Travelling in the great outdoors always comes with some element of risk. In the wilds, you’re often isolated from help, and even if you’re familiar with the area or the terrain, something unexpected could happen. To ensure that you always have a backup plan and a lifeline to safety, it can be beneficial to carry a GPS locator device. Personal transmitters come in two main varieties, and knowing the benefits of both can help you to make the right decision when it comes to purchasing your own.
Personal Satellite Messengers
Messengers are designed to communicate coordinates or short messages in times of distress. Connecting via satellite to networks like Iridium, these devices will receive strong coverage almost anywhere on land, providing that there is some line of sight to the sky. Designed and used by groups and individuals who often travel in remote wilderness areas, these devices require a subscription to an emergency response center. Typically, when purchasing one of these units, they will come with a manufacturer endorsed usage plan.
It’s important to note that these devices don’t continuously seek signal or broadcast. Sometimes depending on the plan or the device itself, the unit may only periodically transmit location co-ordinates, with intervals ranging from minutes to hours. Emergency distress calls and messages are not affected by the transmission schedule. Although they can achieve coverage almost anywhere that you travel, all around the globe, the signals generated are not as strong as locator beacons. In mountainous terrain or dense forest, it may be difficult to establish a signal, which is why many travelers opt for a personal locator beacon instead.
Personal Locator Beacons
The most robust and reliable solution for anyone who will be travelling rough and isolated terrain, Personal Locator Beacons, or PLBs for short, are derived from marine technology that has been in use for almost as long as satellite tracking has existed.
When purchasing one of these units, you will need to register with the National Oceanic and Atmospheric Administration, or your local equivalent. These devices connect with satellites operated by countries like the United States, Russia, the United Kingdom, France, and Canada. When activating a distress beacon, a signal is beamed to the nearest satellite, after which the satellite will pinpoint your location using the Doppler Effect, which measures changes in signal frequency. Signals are monitored by rescue and military services, so it is essential that PLBs are used responsibly and only in cases of extreme distress when all other options have been exhausted.
When registering a PLB, important information is provided, such as your name, your address and emergency contact details, and any conditions you might have that rescuers would need to be aware of. Older PLBs could only track to within one mile of a signal location, however, modern PLBs that incorporate a GPS locator are accurate within 100 meters of your location, which makes it much easier for search and rescue teams to provide assistance. PLBs will transmit for up to 24 hours on a single charge, allowing ample time for emergency services to respond.

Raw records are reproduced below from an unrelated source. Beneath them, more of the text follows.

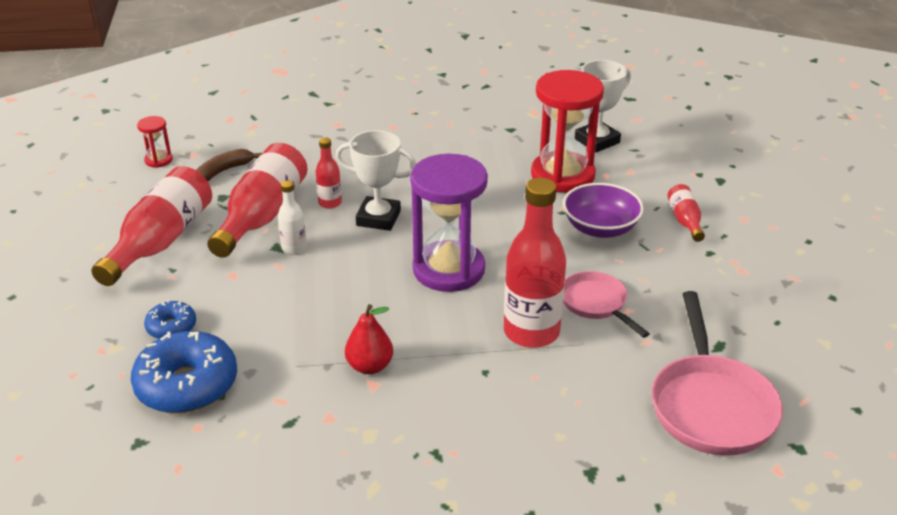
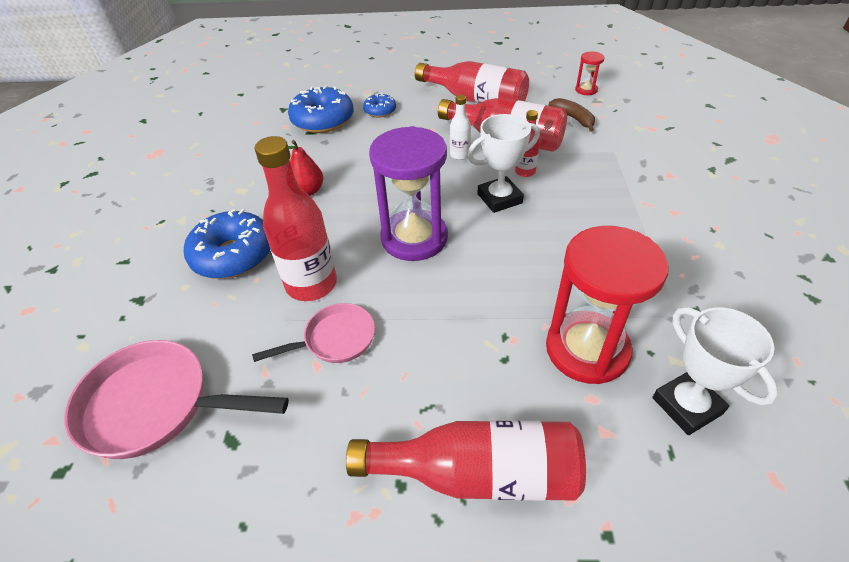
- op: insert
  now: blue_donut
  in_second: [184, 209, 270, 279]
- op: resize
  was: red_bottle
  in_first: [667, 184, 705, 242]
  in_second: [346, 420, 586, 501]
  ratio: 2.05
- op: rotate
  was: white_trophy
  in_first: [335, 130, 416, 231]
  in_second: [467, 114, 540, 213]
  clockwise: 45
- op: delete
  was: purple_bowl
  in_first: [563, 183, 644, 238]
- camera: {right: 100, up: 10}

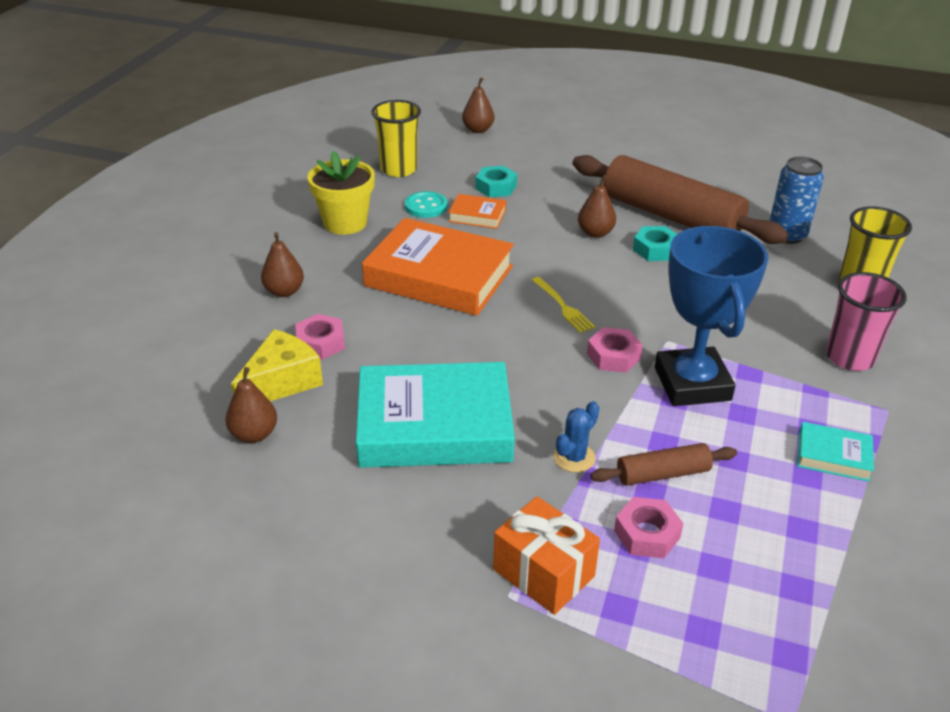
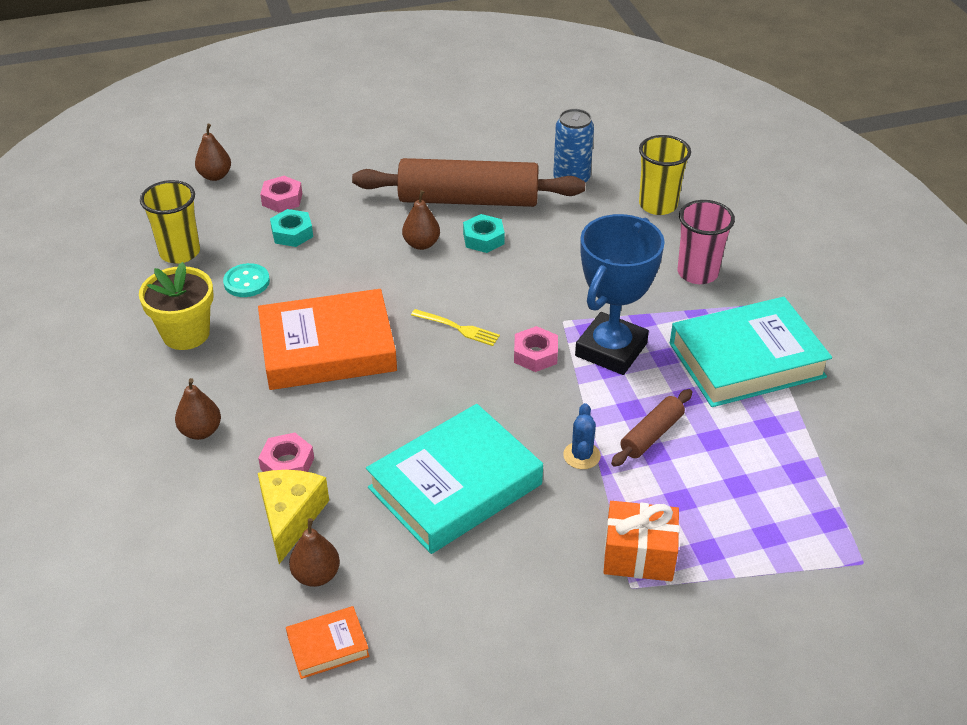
- op: move
  was: pink_nut
  in_first: [614, 497, 684, 558]
  in_second: [260, 176, 302, 212]
- op: move
  was: orange_book
  in_first: [448, 194, 506, 229]
  in_second: [286, 606, 370, 679]
- op: rotate
  was: blue_trophy
  in_first: [655, 226, 768, 406]
  in_second: [575, 214, 665, 375]
  clockwise: 75
- op: resize
  was: turquoise_book
  in_first: [797, 422, 874, 482]
  in_second: [670, 297, 832, 407]
  ratio: 2.23
- camera: {right: -35, up: 5}

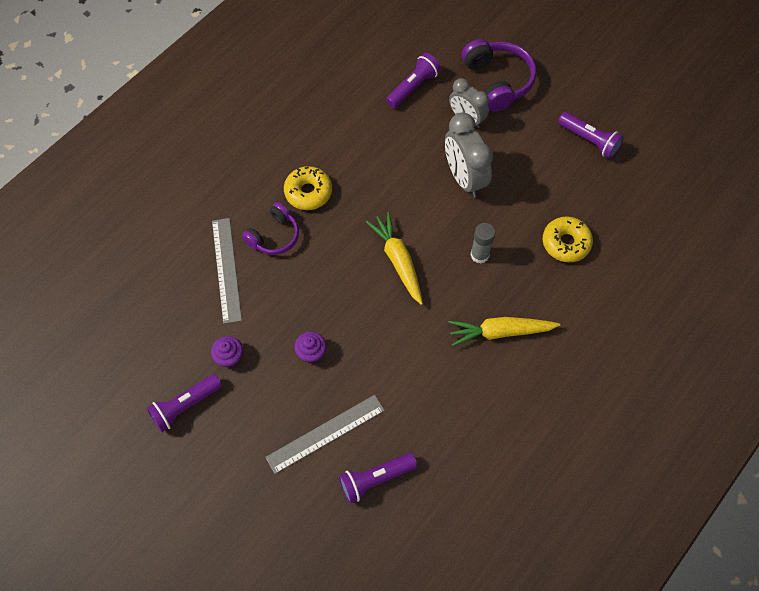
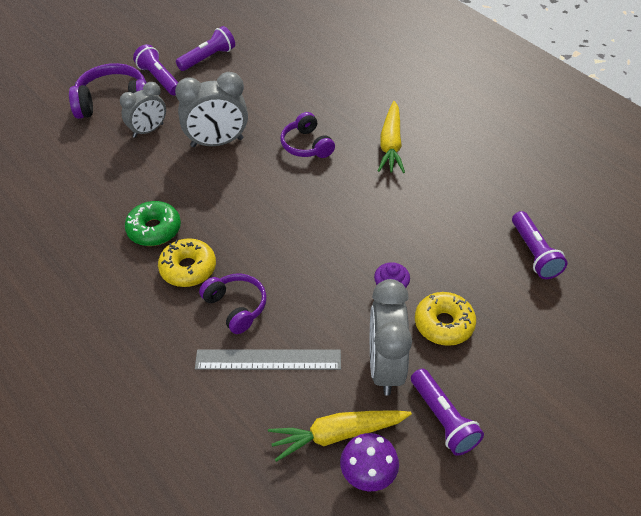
- op: insert
  now: green_donut
  in_second: [125, 201, 181, 246]
- op: move
  was: purple_flashlight
  in_first: [386, 53, 441, 108]
  in_second: [133, 44, 178, 96]
- op: move
  was: yellow_carrot
  in_first: [366, 212, 423, 305]
  in_second: [268, 410, 412, 462]
- op: replace
  was: grey_glue_stick
  now: purple_headphones
  in_first: [470, 223, 495, 263]
  in_second: [280, 112, 335, 158]
- op: insert
  now: purple_mushroom
  in_second: [340, 433, 399, 491]
- op: replace
  was: purple_cupcake
  now: grey_clock
  in_first: [211, 336, 243, 367]
  in_second: [370, 279, 412, 396]
- op: move
  was: yellow_donut
  in_first: [543, 216, 593, 262]
  in_second: [415, 292, 476, 346]
- op: delete
  was: grey_ruler
  in_first: [265, 395, 385, 474]
- camera: {right: -80, up: -15}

Staying Safe on Outdoor Adventures
Whether camping, taking a hike on familiar territory, or going any place that is particularly isolated and potentially dangerous, it pays to have a lifeline. GPS locator devices provide an additional element of safety, giving you a line to help when things are at their worst. Choose the right locator for your needs, and you can have peace of mind knowing that no matter what happens, help will never be too far away.